5 of the best Glyndebourne operas based on books
Opera has long taken inspiration from literary works, including books, poems and plays.
1. Nothing, 2016
Glyndebourne’s youth opera is based on a book for young adults by the Danish author Janne Teller.
Often described as a modern-day Lord of the Flies, Nothing tells the haunting story of a group of teenagers trying to convince their classmate life has meaning. Things quickly escalate as the children go to ever more extreme lengths to try to persuade their friend that there are things worth caring about.
The award-winning book, first published in Denmark in 2000, has been translated into many languages but has been controversial, with schools in some countries banning it because of its dark subject matter.
Composer David Bruce and librettist Glyn Maxwell, the team behind the Olivier Award-nominated The Firework Maker’s Daughter, have adapted the book into an opera.
2. Albert Herring, 1947
Benjamin Britten’s Albert Herring had its world premiere at Glyndebourne in 1947 in a production by the English Opera Group.
The story was inspired by Guy de Maupassant’s novella Le Rosier de Madame Husson, published in 1887.
The book follows the titular Madame Husson’s efforts to find a virtuous young girl to crown Rose Queen (Le Rosier). When all the young women in the town fall short, the prize goes to the village idiot who uses his winnings to go to Paris.
The book has also inspired a number of film adaptations including this one from 1950 by Jean Boyer.
3. Where the Wild Things Are, 1984
The popular children’s book Where the Wild Things Are was adapted as an opera by Oliver Knussen with a libretto by the author himself.
The opera was originally commissioned by Brussels Opera in 1978 and produced for them in an incomplete form in 1980. In 1982 London Sinfonietta gave a concert performance of a revised but still incomplete version, following which Glyndebourne commissioned the completion of the work and premiered it in a performance at the National Theatre in 1984.
With the original picture-book story featuring only 338 words, it proved a challenge to expand the story to fit the feature-length format, so Where the Wild Things Are was performed as a double-bill with Sendak and Knussen’s other opera, Higglety Pigglety Pop! – commissioned especially for Glyndebourne around the same time.
As well as writing the libretto and designing a two-dimensional picture book style set, Sendak conceived the stunning costumes.

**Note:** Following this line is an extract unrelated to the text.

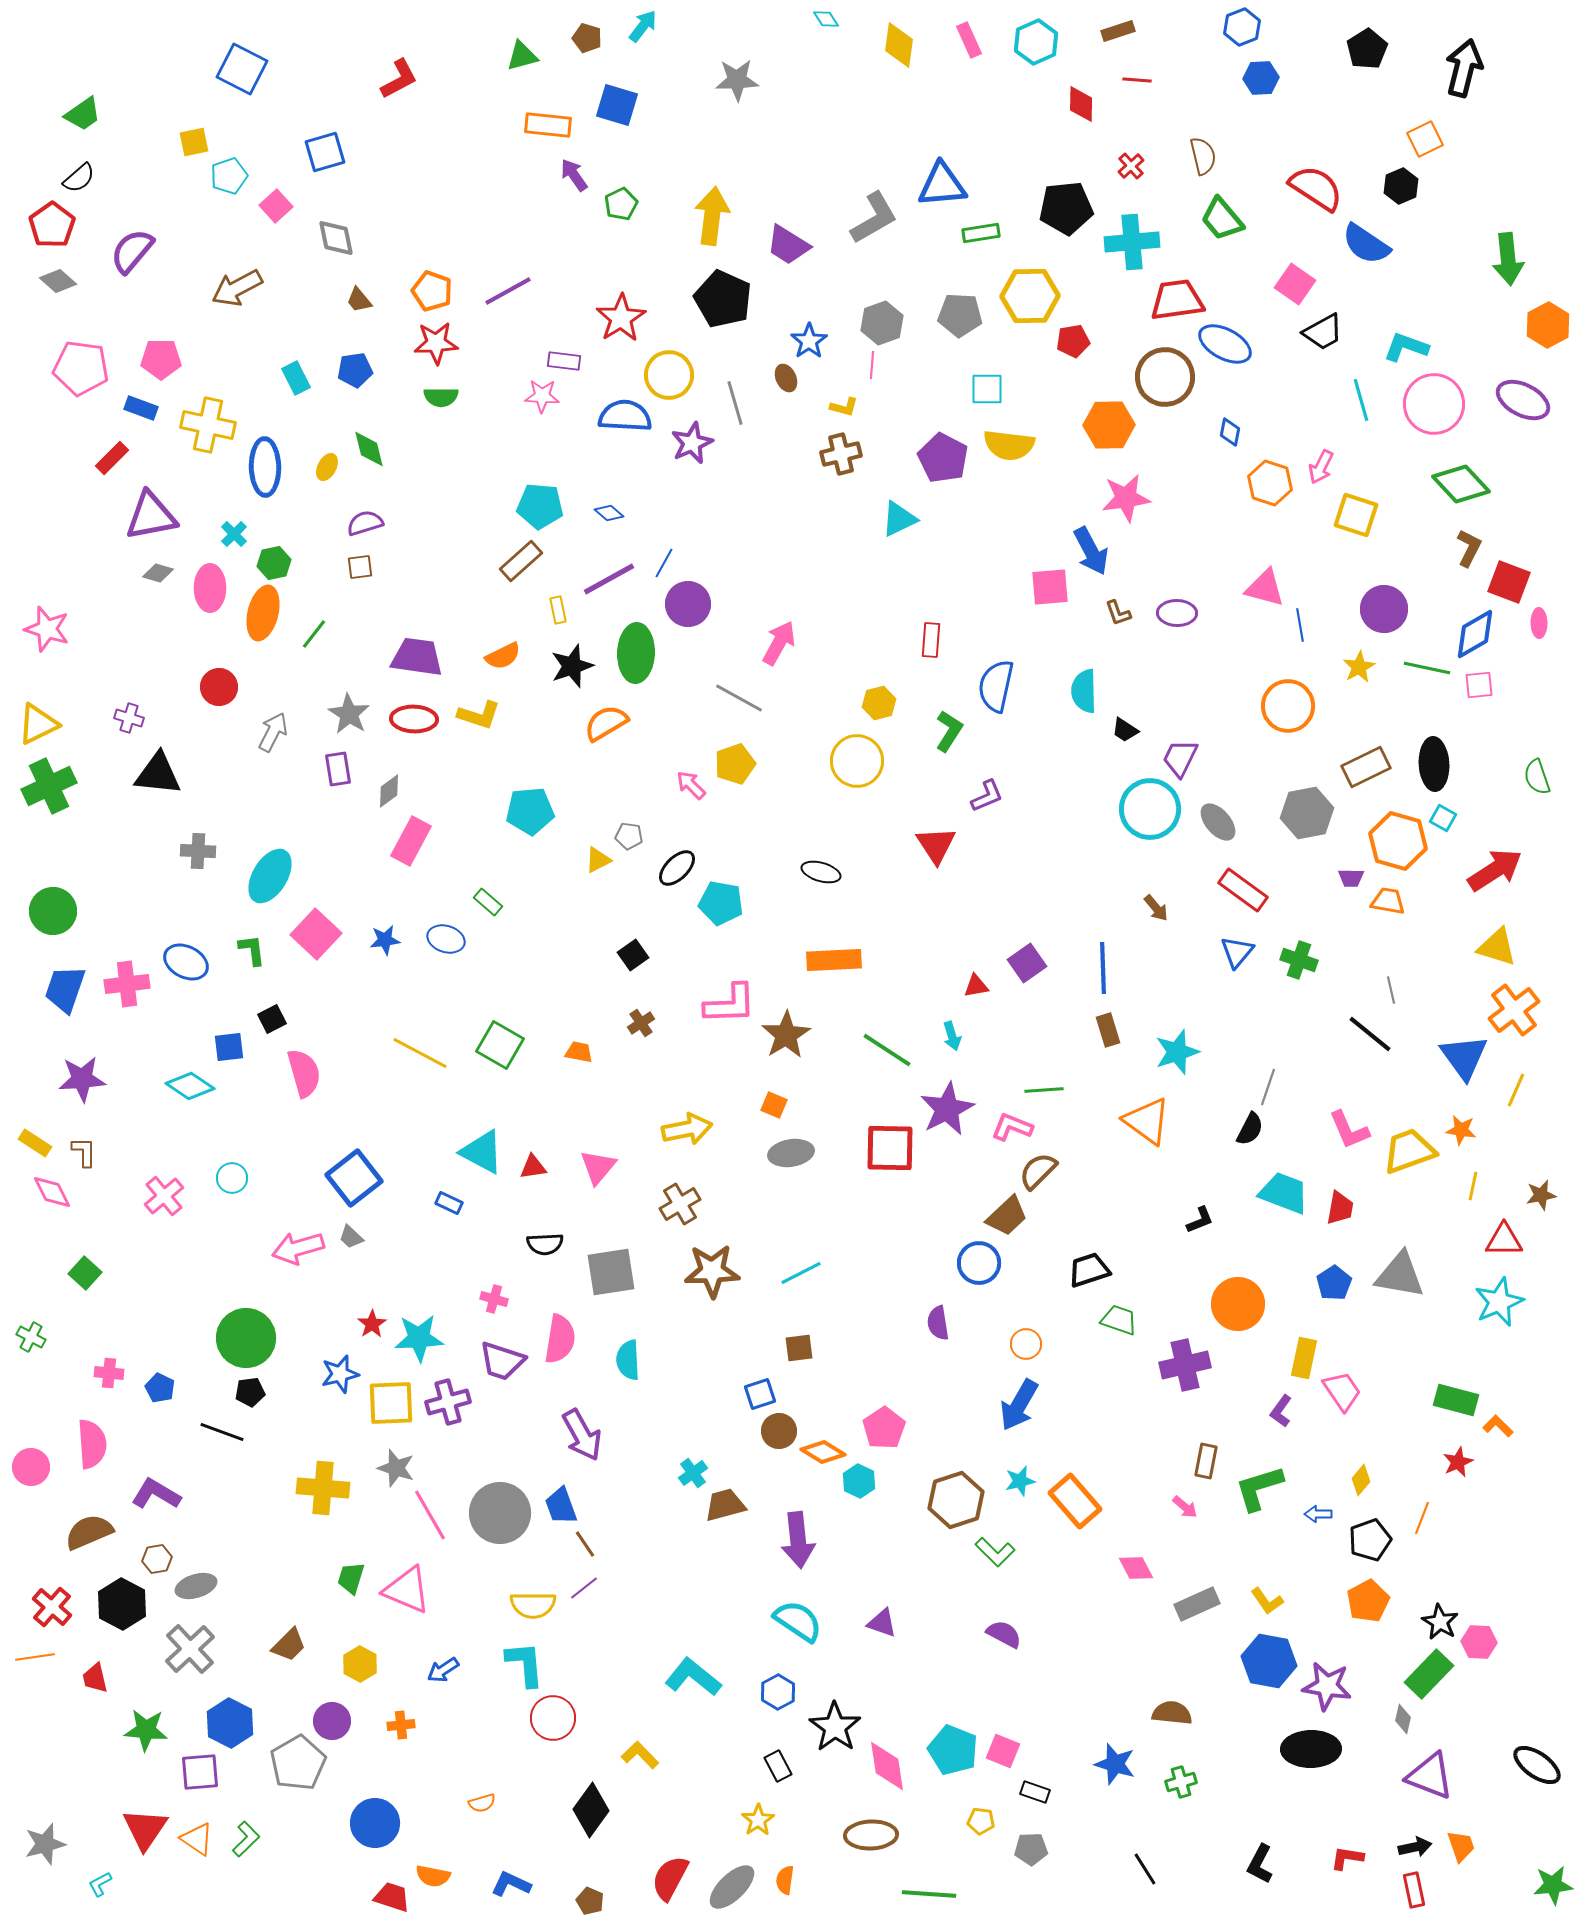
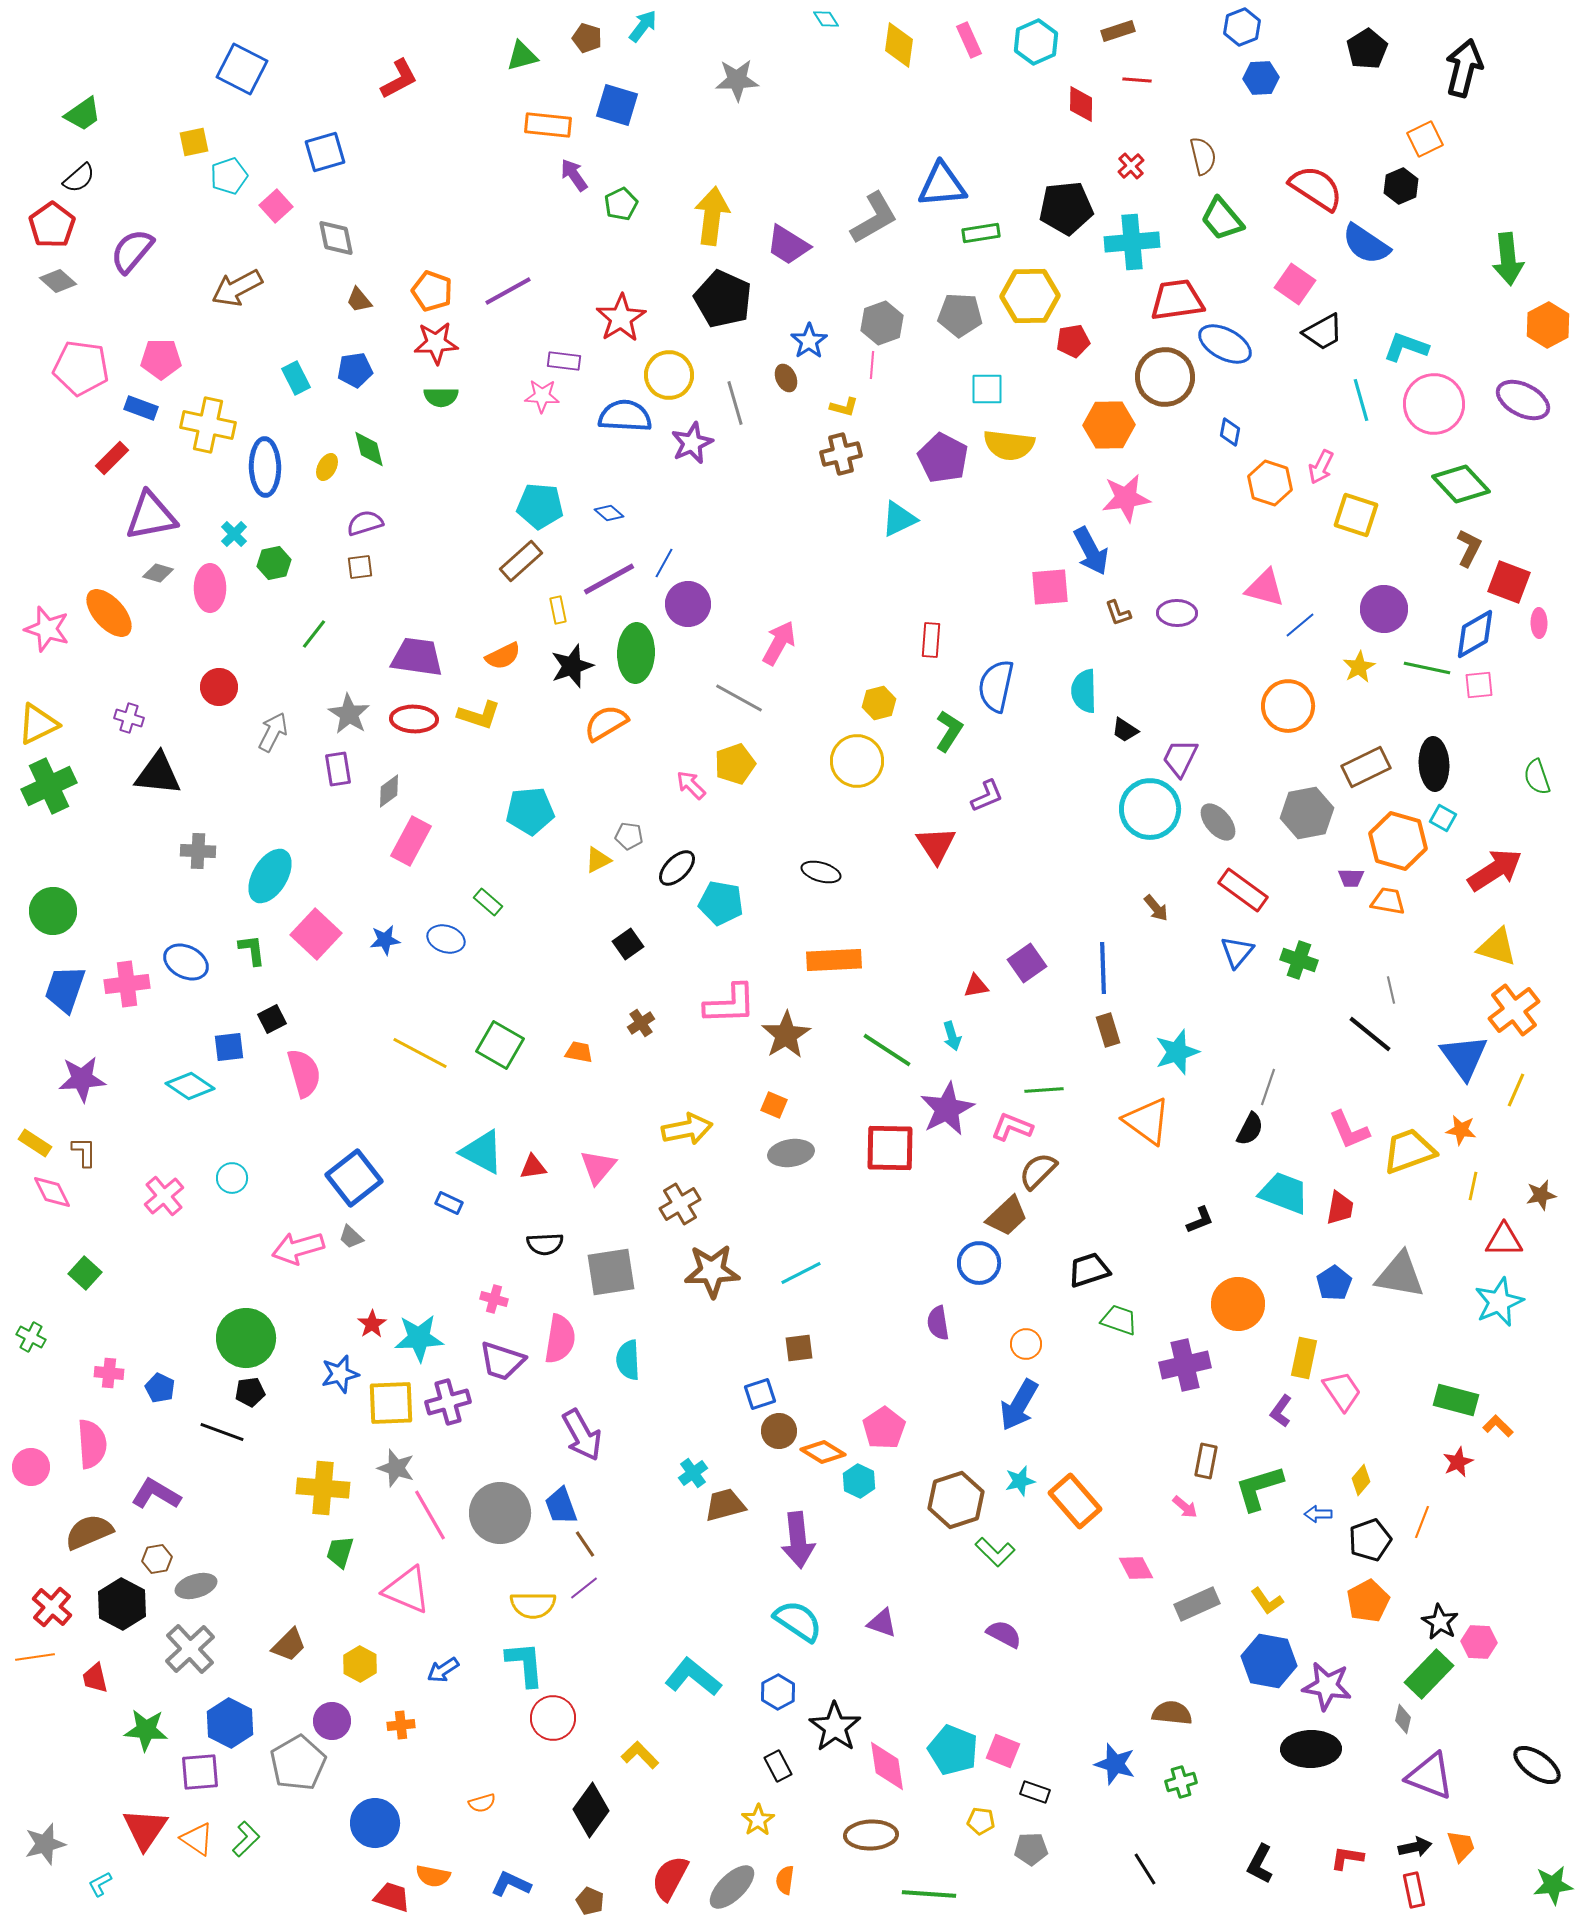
orange ellipse at (263, 613): moved 154 px left; rotated 56 degrees counterclockwise
blue line at (1300, 625): rotated 60 degrees clockwise
black square at (633, 955): moved 5 px left, 11 px up
orange line at (1422, 1518): moved 4 px down
green trapezoid at (351, 1578): moved 11 px left, 26 px up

4. The Electrification of the Soviet Union, 1987
Nigel Osborne’s The Electrification of the Soviet Union draws on two autobiographical works by the Russian writer Boris Pasternak, most familiar in the west as the author of Doctor Zhivago – the novella, The Last Summer and a poem called Spectorsky.
Taking its title from Lenin’s dictum ‘Communism is Soviet power plus the electrification of the whole country’, the opera focuses on a young poet called Serezha Spectorsky, a portrait of the novelist himself, who is grappling with the tensions between art and life.
Commissioned for Glyndebourne by the BBC, The Electrification of the Soviet Union premiered as part of the 1987 Glyndebourne Tour.
5. Love and Other Demons, 2008
In 2008, with support from BBC Radio 3, Glyndebourne premiered a new opera from Peter Eötvös based on the novel Of Love and Other Demons by Gabriel García Márquez.
A live recording of the opera from the 2008 Glyndebourne Festival was released on the Glyndebourne label in 2013.
The author’s writing has inspired musicians from across the genres including Radiohead, Mexican singer Oscar Chavez and contemporary jazz guitarist Bill Frisell.
Of Love and Other Demons, first published in 1994, tells the story of 12-year-old Sierva Maria de Todos los Angeles, who is the only survivor when a number of townspeople are bitten by a rabid dog. Suspicious of why she avoided death, some begin to fear she has been possessed and the girl is locked away in a convent. The young priest charged with exorcising her is the only person to believe in her sanity.
In Márquez’s novel Eötvös felt he had found a work whose central elements – forbidden love, the restrictive hand of religion, tragic passion – were ideally suited to operatic exploration.